In the beginning she sold paintings created by Yiu Yiu to raise funds for the organisation, which has since grown from a group of six families to a community of 60, organised international conferences to pool medical knowledge, and held fundraisers for TSC awareness.

Wong joined the organisation when it began six years ago. When her eldest daughter died the following year at the age of 27, she said she received incredible help from the group, feeling the warmth of being surrounded and supported by people who understood her situation.

Yuen says one of the association’s biggest achievements was to lobby for government subsidised TSC medicine, which once cost HK$30,000 a month.

Since the implementation of the subsidy in April 2021, patients only pay HK$15 monthly. But Yuen laments the fact many Hong Kong doctors remain unfamiliar with the disease, let alone know how to effectively treat it, even with the medicine.

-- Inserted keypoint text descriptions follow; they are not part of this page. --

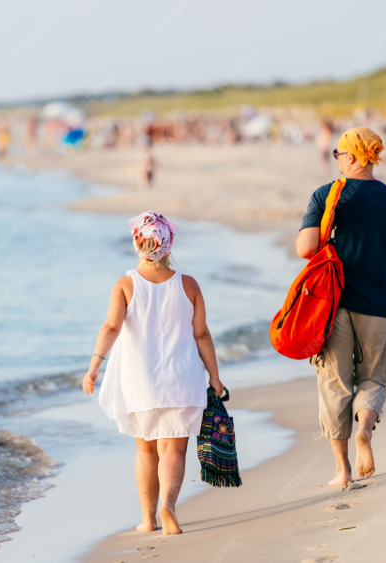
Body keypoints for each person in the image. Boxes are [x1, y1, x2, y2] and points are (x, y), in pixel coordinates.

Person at [295, 127, 386, 486]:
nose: (336, 159)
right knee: (373, 376)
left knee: (335, 383)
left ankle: (342, 471)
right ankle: (364, 429)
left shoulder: (326, 195)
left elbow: (305, 249)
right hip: (379, 306)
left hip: (332, 306)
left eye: (339, 154)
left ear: (351, 157)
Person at [83, 211, 225, 534]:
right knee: (174, 448)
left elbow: (111, 326)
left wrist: (94, 366)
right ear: (169, 244)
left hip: (140, 381)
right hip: (182, 377)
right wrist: (214, 377)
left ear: (137, 243)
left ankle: (147, 519)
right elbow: (202, 335)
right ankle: (168, 506)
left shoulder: (125, 284)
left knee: (146, 448)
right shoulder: (188, 284)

Hong Kong Fusion Chamber founders (from left) Andy Wong, April Szeto and Wing Ka-ho at their studio in Mong Kok. Photo: Jonathan Wong

The association’s next move is to hold a charity concert with the Hong Kong Fusion Chamber, which has enlisted 150 volunteers. It will take place on Sunday at Tsuen Wan Town Hall, with tickets costing HK$280, HK$380, or HK$580.

The Fusion Chamber members have spent more than 300 hours composing and rehearsing for the “Ignite Together Charity Concert”.

They will perform a mix of musical styles, featuring jazz, rearranged pop, and even an original song inspired by Yiu Yiu’s paintings, called Simple Happiness.

Yuen says she hopes for more shared knowledge, more research, and less discrimination.

“The good thing is Hong Kong people care a lot, it’s just that they don’t know who to care [about],” she says. “They don’t know [TSC patients] exist.”

Through the concert, the association and Hong Kong Fusion Chamber hope to spread positivity and a sense of inclusion.

To bring together people from different walks of life is “part of our orchestra’s name”, says founder Andy Wong.

“[It’s] not just to make music but to use it as a tool to forward some message to society.”